- EXCERPT TO READ
start

From these conflicts no very peaceable disposition had been produced in either whites or Indians, but, aside from this, there was a continuing cause which was the chief occasion of both the wars that followed. In 1852 President Fillmore said, in his message to Congress: “The Senate not having thought proper to ratify the treaties which had been negotiated with the tribes of Indians in California and Oregon, our relations with them have been left in a very unsatisfactory condition. In other parts of our territory, particular districts of country have been set apart for the exclusive occupation of the Indians, and their right to the lands within those limits has been acknowledged and respected. But in California and Oregon there has been no recognition by the government of the exclusive right of the Indians to any part of the country. They are, therefore, mere tenants at sufferance, and liable to be driven from place to place at the pleasure of the whites.” What the President thought “liable” to occur was at that time occurring. During the controversy with England, as to the ownership of the country, and afterwards, strong representations of future benefits had been held out to emigrants, by statesmen who favored an occupation of Oregon, and these had been made good by Congress, by allowing each actual settler before 1850 to preempt three hundred and twenty acres of land, with an equal amount for his wife, if married, while settlers from December l, 1850, to December 1, 1853, took half that amount. As there was no restriction in regard to what lauds were to be taken, the settlers naturally took the best they could find, and, as gold was discovered at various points, farms were opened about the diggings, and all of the better part of the country was overrun by the enterprising immigrants. In the meantime treaties were not ratified, and the Indians failed to receive the promised consideration for the lands of which they had been dispossessed. Of course, the same possessory title remained in them as had always been recognized in the eastern tribes, and disinterested persons, particularly the army officers, regarded them as being imposed upon. In 1852, Brevet Brigadier general Hitchcock, commanding the Pacific division, wrote: “As matters now stand the United States troops are placed in a most delicate and awkward position.

end

- GIVEN PROBLEM
Continue the passage about Oregon settlers and the Indians, picking up after its last sentence.

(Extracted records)

start

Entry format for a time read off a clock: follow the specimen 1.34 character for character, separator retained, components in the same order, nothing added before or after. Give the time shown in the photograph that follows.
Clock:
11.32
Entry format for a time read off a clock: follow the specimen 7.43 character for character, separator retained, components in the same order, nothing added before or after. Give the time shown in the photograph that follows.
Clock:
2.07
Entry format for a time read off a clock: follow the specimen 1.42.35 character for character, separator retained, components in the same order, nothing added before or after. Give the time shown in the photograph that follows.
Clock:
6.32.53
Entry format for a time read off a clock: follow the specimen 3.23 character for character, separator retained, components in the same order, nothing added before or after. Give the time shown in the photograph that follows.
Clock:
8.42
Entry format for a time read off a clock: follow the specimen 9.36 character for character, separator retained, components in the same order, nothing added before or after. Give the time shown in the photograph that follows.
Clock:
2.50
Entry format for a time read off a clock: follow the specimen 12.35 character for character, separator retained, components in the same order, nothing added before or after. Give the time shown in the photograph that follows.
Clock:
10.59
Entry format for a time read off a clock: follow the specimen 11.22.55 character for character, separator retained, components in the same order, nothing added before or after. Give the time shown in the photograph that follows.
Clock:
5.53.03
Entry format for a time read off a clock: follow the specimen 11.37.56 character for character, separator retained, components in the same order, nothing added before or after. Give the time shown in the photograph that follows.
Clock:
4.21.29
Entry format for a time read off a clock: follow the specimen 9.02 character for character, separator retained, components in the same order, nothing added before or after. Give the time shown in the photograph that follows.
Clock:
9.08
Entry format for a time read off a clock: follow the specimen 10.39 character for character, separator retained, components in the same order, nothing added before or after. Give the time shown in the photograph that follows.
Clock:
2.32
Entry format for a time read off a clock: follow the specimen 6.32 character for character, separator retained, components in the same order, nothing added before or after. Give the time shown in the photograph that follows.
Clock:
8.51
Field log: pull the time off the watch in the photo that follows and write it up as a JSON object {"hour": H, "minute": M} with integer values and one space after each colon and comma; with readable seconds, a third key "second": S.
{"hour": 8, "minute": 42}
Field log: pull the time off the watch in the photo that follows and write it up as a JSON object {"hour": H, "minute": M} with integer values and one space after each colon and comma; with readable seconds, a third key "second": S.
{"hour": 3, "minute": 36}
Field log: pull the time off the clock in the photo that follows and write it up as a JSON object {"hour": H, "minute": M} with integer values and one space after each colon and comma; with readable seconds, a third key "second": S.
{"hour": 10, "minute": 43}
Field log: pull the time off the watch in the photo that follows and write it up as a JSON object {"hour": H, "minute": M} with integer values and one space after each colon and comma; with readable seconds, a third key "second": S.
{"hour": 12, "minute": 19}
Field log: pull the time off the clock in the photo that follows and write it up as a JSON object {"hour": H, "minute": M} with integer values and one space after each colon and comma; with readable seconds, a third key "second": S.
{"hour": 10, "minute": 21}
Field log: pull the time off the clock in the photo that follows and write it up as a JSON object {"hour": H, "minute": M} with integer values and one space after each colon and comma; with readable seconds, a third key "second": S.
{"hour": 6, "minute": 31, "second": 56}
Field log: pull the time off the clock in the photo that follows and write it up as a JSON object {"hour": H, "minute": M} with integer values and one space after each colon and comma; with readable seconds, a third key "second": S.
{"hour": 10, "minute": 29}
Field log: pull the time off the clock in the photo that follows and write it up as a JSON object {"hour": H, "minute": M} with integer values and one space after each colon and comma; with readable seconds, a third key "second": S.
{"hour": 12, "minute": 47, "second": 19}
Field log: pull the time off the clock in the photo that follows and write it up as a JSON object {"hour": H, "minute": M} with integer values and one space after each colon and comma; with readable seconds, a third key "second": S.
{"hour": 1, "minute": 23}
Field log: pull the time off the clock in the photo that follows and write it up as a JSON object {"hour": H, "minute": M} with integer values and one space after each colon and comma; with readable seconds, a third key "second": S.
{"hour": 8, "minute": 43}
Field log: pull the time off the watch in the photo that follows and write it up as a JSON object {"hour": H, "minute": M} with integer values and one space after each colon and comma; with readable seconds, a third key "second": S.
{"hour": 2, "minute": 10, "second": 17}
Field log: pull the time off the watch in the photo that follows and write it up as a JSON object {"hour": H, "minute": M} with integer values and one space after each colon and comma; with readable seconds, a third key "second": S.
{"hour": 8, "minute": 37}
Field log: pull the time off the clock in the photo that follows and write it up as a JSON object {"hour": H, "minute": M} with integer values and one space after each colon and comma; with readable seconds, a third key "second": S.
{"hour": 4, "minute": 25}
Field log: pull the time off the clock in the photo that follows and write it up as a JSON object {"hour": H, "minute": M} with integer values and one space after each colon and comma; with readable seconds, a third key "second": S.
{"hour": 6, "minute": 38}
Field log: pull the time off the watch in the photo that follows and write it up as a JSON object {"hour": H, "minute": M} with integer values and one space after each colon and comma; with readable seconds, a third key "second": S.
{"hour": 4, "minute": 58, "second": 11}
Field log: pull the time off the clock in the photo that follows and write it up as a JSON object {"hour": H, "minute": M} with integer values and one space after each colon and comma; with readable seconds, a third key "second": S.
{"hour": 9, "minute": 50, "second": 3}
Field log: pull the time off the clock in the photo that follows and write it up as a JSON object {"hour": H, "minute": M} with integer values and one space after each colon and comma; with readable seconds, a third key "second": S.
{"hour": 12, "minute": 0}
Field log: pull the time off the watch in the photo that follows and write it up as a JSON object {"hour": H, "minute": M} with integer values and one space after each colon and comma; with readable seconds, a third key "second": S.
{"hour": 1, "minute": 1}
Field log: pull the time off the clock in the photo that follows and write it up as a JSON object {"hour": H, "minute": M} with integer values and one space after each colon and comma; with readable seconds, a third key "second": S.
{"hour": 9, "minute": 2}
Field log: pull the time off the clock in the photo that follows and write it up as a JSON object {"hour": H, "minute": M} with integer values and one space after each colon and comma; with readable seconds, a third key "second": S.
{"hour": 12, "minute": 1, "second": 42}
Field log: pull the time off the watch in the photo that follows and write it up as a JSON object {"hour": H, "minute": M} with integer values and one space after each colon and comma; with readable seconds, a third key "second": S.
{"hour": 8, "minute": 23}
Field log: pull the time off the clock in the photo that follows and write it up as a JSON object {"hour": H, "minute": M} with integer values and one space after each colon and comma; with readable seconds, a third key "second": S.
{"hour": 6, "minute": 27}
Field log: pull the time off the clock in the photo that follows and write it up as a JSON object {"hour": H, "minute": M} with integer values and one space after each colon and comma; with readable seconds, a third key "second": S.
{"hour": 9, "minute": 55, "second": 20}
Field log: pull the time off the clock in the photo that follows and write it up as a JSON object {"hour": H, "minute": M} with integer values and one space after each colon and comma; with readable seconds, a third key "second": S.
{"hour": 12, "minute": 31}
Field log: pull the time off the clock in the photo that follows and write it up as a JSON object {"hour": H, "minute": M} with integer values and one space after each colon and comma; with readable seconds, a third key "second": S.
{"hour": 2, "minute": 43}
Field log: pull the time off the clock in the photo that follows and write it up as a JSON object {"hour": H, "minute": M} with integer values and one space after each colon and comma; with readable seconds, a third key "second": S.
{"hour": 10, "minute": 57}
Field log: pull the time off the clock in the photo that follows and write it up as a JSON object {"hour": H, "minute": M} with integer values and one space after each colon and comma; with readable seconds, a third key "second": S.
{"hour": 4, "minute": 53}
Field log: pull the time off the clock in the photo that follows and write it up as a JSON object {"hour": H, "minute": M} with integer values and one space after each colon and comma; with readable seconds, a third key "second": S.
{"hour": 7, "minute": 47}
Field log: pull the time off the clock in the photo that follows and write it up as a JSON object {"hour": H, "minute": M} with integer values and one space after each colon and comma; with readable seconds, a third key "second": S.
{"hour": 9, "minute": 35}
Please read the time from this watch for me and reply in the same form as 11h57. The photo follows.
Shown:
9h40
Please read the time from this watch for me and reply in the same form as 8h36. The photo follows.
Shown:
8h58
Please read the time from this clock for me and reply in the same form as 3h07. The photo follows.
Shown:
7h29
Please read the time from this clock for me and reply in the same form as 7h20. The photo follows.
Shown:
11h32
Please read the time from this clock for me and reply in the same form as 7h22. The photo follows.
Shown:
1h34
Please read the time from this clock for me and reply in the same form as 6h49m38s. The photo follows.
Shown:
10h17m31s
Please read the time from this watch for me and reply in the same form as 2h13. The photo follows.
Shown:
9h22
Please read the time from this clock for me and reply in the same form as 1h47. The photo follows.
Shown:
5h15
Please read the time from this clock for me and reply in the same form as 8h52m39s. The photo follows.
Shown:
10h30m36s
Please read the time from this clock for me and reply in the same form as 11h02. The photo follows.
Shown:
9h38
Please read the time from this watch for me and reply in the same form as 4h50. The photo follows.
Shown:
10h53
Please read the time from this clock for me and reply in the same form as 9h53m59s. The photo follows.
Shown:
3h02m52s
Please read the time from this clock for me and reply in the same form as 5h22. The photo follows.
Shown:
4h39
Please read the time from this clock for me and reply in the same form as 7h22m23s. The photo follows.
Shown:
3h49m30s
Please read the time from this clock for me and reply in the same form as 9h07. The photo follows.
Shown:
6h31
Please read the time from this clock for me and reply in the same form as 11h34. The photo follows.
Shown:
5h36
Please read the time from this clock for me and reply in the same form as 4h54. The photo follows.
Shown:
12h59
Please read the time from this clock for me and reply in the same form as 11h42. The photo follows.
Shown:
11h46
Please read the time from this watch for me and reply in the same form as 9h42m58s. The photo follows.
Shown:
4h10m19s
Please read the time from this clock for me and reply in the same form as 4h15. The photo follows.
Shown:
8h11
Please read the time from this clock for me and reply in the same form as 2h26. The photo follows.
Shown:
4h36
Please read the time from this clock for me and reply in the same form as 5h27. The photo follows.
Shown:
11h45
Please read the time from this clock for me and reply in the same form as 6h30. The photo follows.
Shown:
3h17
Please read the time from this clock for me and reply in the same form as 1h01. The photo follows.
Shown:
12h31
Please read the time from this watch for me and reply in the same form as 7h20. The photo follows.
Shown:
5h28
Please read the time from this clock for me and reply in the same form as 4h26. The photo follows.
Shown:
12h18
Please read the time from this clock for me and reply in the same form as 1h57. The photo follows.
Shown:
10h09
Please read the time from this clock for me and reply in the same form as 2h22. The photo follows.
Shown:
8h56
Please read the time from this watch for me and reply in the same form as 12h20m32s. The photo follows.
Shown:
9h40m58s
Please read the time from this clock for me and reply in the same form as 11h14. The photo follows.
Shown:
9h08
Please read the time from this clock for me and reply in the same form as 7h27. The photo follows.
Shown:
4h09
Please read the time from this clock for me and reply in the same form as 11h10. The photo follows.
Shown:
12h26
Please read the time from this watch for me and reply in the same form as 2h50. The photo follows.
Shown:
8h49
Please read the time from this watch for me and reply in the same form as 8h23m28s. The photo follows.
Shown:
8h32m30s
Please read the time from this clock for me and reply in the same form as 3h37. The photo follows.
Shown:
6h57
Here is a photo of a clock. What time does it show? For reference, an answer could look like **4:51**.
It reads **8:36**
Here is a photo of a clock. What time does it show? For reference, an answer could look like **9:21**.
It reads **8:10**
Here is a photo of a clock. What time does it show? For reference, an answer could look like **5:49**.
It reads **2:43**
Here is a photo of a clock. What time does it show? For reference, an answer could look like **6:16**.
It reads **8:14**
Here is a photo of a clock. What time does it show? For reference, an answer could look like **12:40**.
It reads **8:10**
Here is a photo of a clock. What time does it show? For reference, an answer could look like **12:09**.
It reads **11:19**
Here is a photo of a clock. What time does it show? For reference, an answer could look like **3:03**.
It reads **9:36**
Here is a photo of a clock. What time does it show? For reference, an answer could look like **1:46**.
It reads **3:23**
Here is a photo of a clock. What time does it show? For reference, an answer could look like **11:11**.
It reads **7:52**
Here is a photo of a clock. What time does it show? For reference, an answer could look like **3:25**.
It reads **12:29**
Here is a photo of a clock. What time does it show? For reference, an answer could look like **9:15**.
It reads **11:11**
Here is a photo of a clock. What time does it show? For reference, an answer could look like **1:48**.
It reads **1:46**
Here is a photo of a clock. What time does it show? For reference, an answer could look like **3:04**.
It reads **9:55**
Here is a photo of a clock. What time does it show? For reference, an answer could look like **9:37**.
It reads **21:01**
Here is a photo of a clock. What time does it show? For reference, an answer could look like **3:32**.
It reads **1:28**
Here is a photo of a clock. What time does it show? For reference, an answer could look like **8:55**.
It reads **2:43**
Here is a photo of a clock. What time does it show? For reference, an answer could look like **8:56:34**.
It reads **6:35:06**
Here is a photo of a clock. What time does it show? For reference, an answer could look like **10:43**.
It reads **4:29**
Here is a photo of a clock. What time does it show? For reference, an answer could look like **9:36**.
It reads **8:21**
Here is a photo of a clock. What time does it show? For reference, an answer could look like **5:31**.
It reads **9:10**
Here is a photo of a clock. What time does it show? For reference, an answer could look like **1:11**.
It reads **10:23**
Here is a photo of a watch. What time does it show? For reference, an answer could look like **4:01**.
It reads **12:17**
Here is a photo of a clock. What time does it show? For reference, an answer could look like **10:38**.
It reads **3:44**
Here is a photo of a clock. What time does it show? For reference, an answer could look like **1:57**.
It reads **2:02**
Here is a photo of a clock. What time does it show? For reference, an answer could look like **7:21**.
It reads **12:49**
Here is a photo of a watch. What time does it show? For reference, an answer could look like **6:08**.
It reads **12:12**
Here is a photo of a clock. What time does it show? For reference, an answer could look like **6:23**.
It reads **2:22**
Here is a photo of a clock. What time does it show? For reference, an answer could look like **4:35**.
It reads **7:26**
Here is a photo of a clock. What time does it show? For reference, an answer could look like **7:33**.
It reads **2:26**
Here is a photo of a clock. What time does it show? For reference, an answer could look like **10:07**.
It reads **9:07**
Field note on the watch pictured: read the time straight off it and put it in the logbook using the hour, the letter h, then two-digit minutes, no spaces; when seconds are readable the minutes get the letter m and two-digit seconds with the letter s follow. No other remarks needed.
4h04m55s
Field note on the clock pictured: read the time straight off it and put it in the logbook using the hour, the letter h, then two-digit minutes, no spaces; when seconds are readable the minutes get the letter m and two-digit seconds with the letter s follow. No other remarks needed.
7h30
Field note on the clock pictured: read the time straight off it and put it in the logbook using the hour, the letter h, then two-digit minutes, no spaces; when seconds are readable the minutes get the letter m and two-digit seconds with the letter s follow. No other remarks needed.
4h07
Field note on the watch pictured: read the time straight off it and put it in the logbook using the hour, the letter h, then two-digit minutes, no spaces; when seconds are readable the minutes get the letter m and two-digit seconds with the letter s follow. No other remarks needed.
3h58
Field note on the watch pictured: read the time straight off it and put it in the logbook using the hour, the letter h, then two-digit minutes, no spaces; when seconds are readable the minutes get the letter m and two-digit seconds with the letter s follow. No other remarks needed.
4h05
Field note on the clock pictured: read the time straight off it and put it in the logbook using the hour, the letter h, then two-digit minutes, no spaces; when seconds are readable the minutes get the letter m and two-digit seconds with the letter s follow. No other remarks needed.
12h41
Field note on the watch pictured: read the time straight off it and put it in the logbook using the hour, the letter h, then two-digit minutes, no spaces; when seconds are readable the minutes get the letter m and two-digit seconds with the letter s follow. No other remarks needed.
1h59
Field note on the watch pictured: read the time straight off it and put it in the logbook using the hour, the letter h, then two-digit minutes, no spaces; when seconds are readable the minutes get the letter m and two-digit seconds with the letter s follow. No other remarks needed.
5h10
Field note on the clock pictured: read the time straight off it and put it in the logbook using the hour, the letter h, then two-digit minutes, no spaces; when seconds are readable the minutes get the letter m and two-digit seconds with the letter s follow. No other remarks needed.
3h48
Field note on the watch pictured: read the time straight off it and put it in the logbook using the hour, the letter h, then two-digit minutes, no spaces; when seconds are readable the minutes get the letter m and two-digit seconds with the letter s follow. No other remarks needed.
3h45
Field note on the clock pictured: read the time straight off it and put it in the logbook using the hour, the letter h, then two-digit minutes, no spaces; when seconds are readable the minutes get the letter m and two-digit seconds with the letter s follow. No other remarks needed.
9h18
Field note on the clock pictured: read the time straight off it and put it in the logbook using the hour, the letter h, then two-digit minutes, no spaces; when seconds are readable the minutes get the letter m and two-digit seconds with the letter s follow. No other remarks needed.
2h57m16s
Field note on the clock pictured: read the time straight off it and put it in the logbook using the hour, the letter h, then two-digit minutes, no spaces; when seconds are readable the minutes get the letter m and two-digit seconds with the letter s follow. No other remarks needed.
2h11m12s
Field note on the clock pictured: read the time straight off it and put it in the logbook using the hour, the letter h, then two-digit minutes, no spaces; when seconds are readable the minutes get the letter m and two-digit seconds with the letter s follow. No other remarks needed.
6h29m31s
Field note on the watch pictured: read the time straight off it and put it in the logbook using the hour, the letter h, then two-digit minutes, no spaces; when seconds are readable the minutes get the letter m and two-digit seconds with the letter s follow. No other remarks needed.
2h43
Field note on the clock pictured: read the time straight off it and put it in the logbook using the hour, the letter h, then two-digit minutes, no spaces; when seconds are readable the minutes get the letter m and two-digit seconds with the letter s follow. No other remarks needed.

end

- RESPONSE
The whites go in upon Indian lands, provoke the Indians, bring on collisions, and then call for protection, and complain if it is not furnished, while the practical effect of the presence of the troops can be little else than to countenance and give security to them in their aggressions; the Indians, meanwhile, looking upon the military as their friends, and imploring their protection.” The courts, of necessity, took much the same view of the question as the military authorities. In 1851 several Klickitats were indicted for malicious trespass, for destroying some timber in the Wallamet Valley, which a settler, named Donald McLeod, had prepared for a house. They maintained that it was their own timber, grown on their land, and that they had warned McLeod not to attempt to settle there. The United States District Judge held that they had a possessory title to the land, not yet extinguished by the government, and that the action would not lie. Another attempt to have the Indians punished for trespass was made by one Bridgefarmer. He had built a fence across an Indian trail, and they had torn it down and followed their customary highway. It resulted as the other case had.

The situation was one from which warfare was certain to result. The settlers had come to get their three hundred and twenty acres of land and go to farming, but no matter where they settled they were on Indian land. They saw other settlers peaceably established on their farms, under the same circumstances, and they settled also. But they went to inexcusable lengths in their appropriations. Nearly all of the Indians had adopted agriculture to some extent, and particularly the cultivation of the potato, of which they were very fond. In many tribes each family had its little patch of a quarter of an acre or more, which was carefully tended and quite productive. In preempting farms many of these were enclosed by the settlers, and so notorious had this evil become, in 1853, that Lieutenant Jones, commanding Steilacoom barracks, gravely writer: “The practice which exists throughout the territory, of settlers taking from them their small potato patches, is clearly wrong and should be stopped.” One is almost inclined to ask what he was there for, but it is well to remember that military interference, in the United States, has ever been regarded as the climax of evils, and no officer could be expected to do more than call the matter to the attention of the government.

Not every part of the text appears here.